Records for this task.
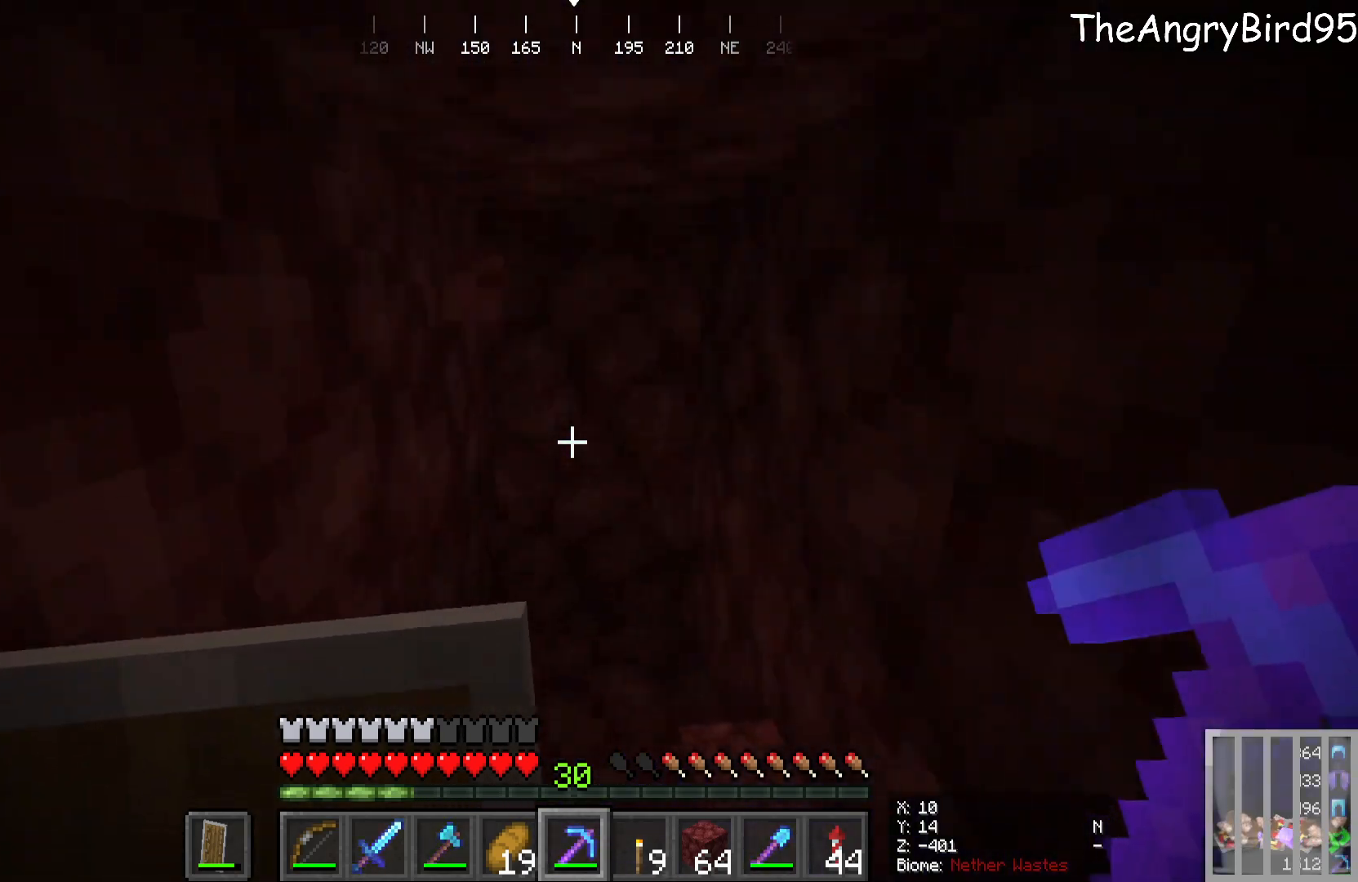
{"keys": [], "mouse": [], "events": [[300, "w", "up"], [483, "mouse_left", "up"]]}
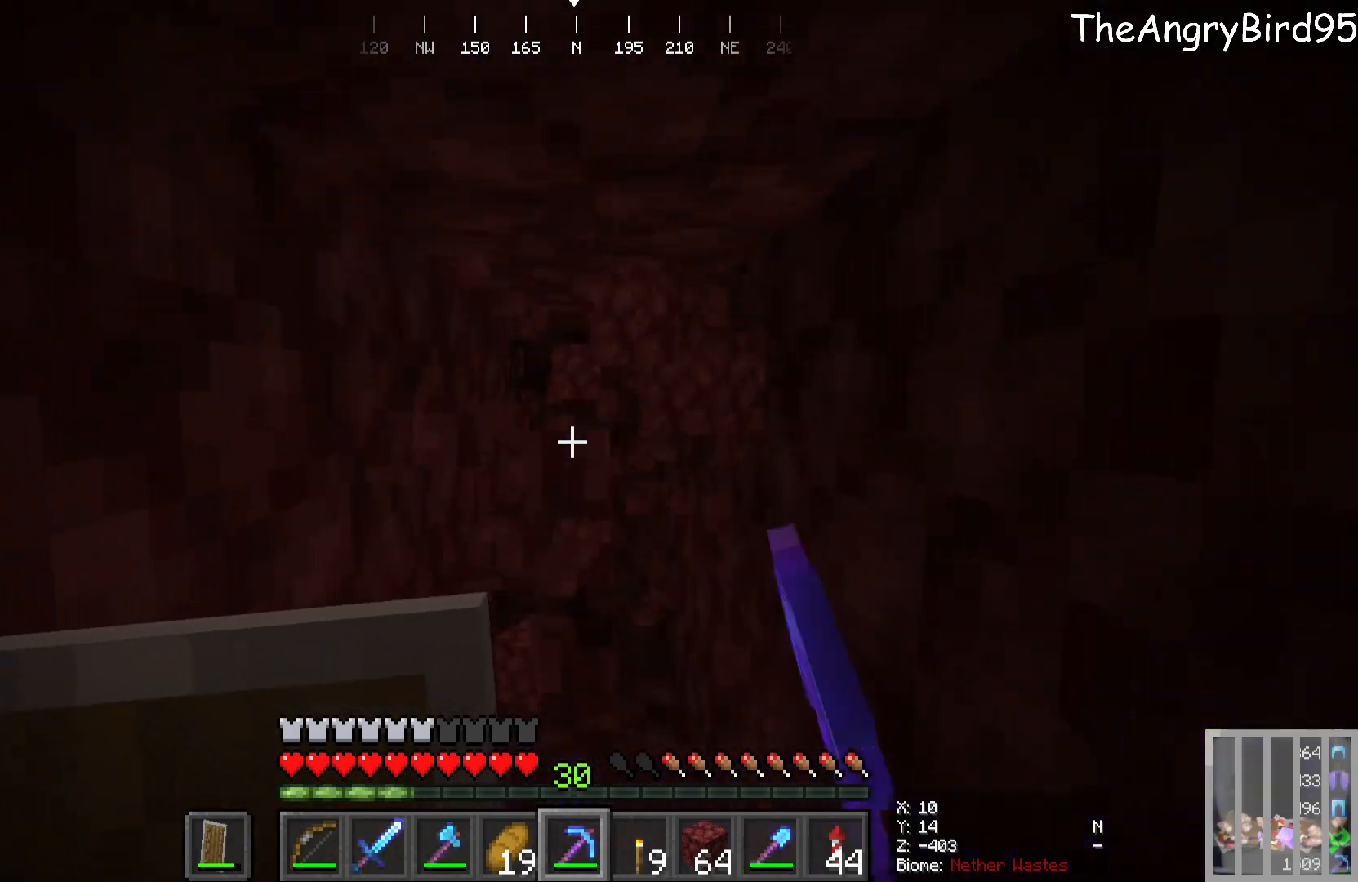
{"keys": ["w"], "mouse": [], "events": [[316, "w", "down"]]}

...

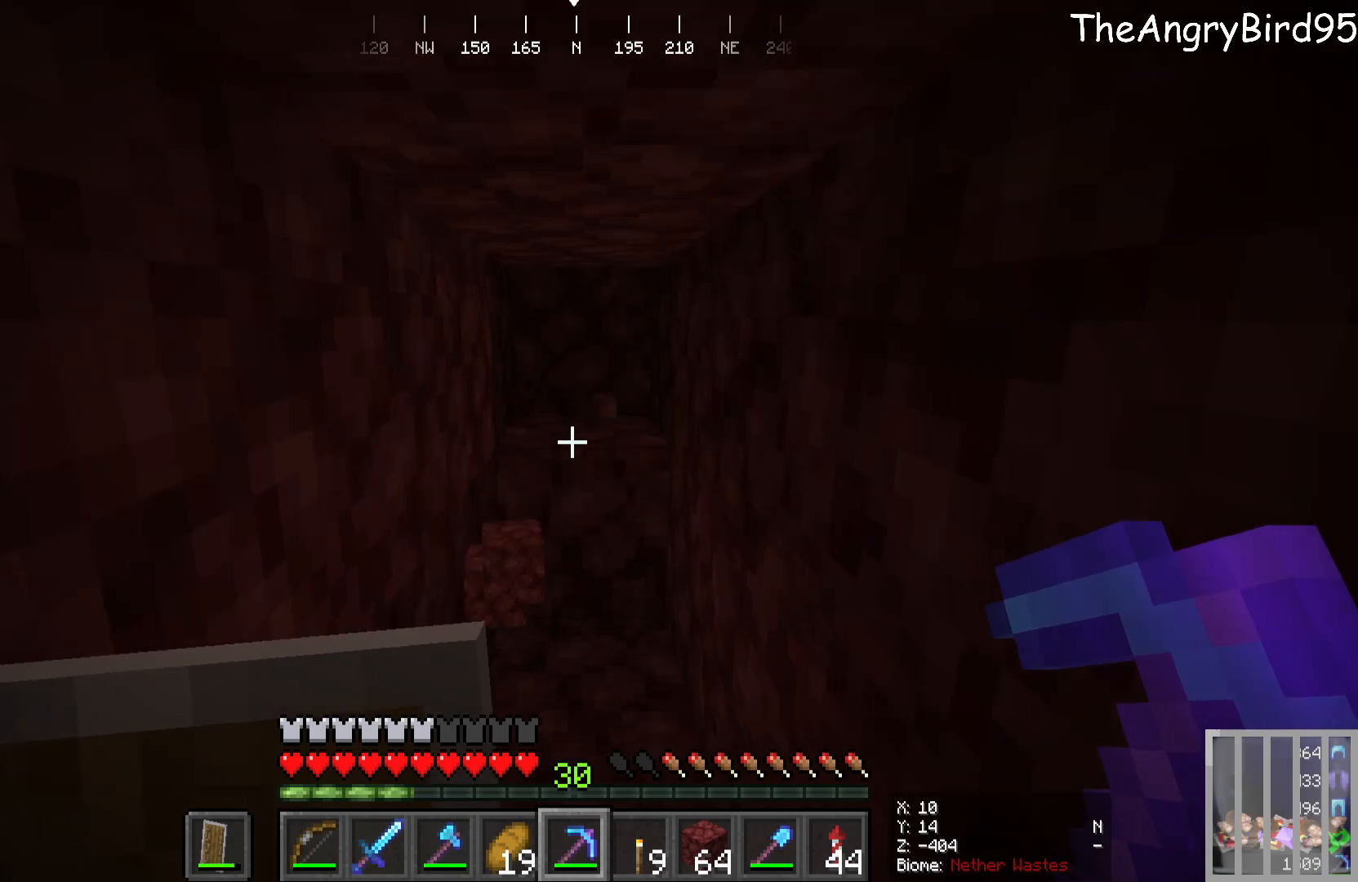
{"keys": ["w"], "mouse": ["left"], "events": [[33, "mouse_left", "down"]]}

Task goal. The string "down" appears on some lines of the data; count those lines and report only how many there are.

Answer to this problem. 2